▶ [Data extract]
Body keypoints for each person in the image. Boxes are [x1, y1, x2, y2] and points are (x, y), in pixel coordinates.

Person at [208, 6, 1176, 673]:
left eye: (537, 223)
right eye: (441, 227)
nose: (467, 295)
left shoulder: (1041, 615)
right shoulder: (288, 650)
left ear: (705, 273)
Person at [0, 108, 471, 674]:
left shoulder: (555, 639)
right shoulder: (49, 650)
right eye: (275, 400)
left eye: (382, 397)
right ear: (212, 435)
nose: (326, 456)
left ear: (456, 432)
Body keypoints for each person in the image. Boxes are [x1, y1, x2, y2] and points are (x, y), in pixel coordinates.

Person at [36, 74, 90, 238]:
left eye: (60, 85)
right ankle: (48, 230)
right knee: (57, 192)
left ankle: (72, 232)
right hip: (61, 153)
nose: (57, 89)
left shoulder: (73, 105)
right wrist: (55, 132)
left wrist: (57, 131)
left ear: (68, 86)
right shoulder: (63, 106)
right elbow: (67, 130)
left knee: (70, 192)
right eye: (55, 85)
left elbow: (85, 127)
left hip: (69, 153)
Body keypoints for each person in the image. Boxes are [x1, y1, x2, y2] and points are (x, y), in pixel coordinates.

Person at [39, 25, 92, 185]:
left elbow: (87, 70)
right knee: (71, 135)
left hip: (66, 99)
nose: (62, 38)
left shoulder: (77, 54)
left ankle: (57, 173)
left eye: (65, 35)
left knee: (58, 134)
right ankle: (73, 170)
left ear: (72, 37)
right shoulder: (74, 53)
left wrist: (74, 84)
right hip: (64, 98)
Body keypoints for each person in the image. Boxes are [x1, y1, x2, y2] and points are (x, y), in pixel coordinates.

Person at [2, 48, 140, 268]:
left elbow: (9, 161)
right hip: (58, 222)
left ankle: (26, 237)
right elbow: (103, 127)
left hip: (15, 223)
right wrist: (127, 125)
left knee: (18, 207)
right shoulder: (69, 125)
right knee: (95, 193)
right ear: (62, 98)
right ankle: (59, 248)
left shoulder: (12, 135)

==

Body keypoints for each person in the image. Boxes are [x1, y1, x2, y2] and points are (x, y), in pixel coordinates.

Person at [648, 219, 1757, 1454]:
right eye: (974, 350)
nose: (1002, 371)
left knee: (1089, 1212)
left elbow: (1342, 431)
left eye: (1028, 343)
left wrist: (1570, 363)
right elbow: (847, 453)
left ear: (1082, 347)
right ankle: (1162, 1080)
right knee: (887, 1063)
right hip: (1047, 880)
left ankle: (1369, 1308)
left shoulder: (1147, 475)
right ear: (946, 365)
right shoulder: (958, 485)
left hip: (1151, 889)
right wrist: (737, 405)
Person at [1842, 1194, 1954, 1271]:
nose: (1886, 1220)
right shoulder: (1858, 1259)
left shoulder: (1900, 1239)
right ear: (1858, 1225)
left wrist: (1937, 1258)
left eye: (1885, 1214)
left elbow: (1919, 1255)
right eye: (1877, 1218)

▶ [What is being asked]
Report how many lines of the preceding records include "ankle". Output the number only.

▶ [Problem solution]
8